A domain-trained small language model has outperformed frontier large language models on legal contract extraction while slashing inference costs by up to 97%, according to new research published on arXiv.

The study tested Olava Extract, a self-hosted legal domain Mixture of Experts model, against five unnamed frontier models on structured contract extraction tasks. Olava Extract achieved a macro F1 score of 0.812 and micro F1 of 0.842, the strongest aggregate performance in the study.

The specialized model also delivered the highest precision scores, producing fewer hallucinated and unsupported extractions than the larger models. This distinction matters in legal workflows where AI hallucinations create operational risk and increase downstream review burden for lawyers.

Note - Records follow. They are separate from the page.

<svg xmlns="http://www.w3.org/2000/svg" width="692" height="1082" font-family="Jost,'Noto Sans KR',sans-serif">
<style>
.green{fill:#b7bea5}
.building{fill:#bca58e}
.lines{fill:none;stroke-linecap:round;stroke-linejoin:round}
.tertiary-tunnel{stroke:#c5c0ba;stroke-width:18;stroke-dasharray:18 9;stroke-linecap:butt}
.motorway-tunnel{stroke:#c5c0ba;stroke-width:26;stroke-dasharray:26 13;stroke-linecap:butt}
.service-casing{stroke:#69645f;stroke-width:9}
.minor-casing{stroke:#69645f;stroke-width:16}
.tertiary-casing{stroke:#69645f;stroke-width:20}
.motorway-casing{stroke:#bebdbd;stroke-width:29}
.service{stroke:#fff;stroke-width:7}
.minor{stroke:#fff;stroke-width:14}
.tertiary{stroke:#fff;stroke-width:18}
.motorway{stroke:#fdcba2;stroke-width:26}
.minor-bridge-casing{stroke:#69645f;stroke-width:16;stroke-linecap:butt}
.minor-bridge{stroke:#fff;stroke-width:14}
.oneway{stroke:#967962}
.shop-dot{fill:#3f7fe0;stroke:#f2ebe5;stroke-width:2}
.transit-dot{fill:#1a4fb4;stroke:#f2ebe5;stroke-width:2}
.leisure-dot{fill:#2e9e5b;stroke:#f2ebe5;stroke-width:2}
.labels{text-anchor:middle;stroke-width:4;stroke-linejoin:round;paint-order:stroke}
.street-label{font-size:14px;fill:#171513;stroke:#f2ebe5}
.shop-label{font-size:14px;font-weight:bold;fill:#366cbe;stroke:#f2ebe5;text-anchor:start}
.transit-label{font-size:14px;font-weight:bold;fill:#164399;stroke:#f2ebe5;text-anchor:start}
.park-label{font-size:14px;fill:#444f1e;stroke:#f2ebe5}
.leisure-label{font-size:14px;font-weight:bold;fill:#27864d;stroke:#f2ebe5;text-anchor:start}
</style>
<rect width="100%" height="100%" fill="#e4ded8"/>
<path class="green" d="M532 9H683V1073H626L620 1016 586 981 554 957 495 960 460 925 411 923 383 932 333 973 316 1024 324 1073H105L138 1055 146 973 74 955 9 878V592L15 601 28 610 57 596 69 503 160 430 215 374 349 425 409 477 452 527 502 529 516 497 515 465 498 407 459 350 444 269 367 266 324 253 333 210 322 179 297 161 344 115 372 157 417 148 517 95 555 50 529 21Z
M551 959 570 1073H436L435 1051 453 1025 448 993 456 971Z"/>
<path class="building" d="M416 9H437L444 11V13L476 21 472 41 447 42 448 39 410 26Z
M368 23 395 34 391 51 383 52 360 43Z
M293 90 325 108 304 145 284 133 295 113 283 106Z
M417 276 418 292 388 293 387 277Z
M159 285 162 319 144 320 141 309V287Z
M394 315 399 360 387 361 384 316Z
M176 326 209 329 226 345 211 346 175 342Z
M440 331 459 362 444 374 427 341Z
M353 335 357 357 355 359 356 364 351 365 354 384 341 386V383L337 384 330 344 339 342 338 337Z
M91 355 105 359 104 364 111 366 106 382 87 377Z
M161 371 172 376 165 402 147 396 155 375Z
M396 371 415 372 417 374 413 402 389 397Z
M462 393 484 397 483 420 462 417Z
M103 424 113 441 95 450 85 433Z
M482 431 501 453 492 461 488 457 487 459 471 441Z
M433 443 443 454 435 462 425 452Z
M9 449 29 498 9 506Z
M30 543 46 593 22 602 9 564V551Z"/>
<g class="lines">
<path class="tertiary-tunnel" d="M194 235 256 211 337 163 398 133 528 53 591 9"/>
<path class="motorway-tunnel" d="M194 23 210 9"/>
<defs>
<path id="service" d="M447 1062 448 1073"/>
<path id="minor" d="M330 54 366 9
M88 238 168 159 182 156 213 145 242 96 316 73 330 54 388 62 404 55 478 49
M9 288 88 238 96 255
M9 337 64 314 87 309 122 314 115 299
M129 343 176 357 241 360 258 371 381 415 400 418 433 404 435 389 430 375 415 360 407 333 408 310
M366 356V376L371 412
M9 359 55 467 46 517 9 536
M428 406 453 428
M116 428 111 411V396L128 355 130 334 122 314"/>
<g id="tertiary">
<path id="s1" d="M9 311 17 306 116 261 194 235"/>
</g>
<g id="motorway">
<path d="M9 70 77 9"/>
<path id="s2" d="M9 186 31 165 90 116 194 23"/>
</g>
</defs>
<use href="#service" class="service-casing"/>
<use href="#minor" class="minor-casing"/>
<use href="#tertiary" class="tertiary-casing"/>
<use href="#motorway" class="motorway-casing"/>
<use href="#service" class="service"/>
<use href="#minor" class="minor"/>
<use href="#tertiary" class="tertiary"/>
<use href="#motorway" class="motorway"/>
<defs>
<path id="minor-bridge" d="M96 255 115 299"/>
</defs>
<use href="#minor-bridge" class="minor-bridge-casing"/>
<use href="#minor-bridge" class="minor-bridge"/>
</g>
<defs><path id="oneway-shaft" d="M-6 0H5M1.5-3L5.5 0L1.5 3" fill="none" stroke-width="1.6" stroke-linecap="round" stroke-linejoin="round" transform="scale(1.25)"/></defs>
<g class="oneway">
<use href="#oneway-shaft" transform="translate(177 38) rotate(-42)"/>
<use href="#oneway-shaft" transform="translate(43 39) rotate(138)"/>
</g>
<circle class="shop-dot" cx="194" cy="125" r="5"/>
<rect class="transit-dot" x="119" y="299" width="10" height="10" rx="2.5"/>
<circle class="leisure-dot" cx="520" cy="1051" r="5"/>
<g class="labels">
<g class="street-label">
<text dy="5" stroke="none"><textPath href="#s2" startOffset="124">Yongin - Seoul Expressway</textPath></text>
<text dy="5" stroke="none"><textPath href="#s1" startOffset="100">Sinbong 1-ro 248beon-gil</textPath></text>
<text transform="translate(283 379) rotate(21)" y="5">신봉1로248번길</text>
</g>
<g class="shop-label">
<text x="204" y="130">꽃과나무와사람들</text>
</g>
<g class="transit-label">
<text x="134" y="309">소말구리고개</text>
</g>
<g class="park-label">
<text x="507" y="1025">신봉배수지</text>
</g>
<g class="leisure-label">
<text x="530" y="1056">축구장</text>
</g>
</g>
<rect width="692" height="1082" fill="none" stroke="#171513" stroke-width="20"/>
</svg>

Cost efficiency drives adoption

Inference costs dropped between 78% and 97% compared to the frontier models tested. The research suggests that high-performing legal AI no longer requires the largest externally hosted models or massive infrastructure spending.

The findings challenge assumptions about enterprise AI capability being tied to ever-larger models and centralized cloud providers. Domain-specific training appears to deliver superior results at a fraction of the cost for specialized use cases like contract analysis.

Legal AI companies like Harvey and Spellbook have raised significant funding to build AI tools for law firms. This research suggests smaller, specialized models could provide a more cost-effective path to deployment.

The paper was authored by researchers Nicole Lincoln, Nick Whitehouse, Jaron Mar, and Rivindu Perera. The study focused specifically on structured data extraction from legal contracts rather than general legal reasoning tasks.

The research indicates that commercially valuable enterprise AI applications may not require the computational resources of frontier models when properly trained on domain-specific data.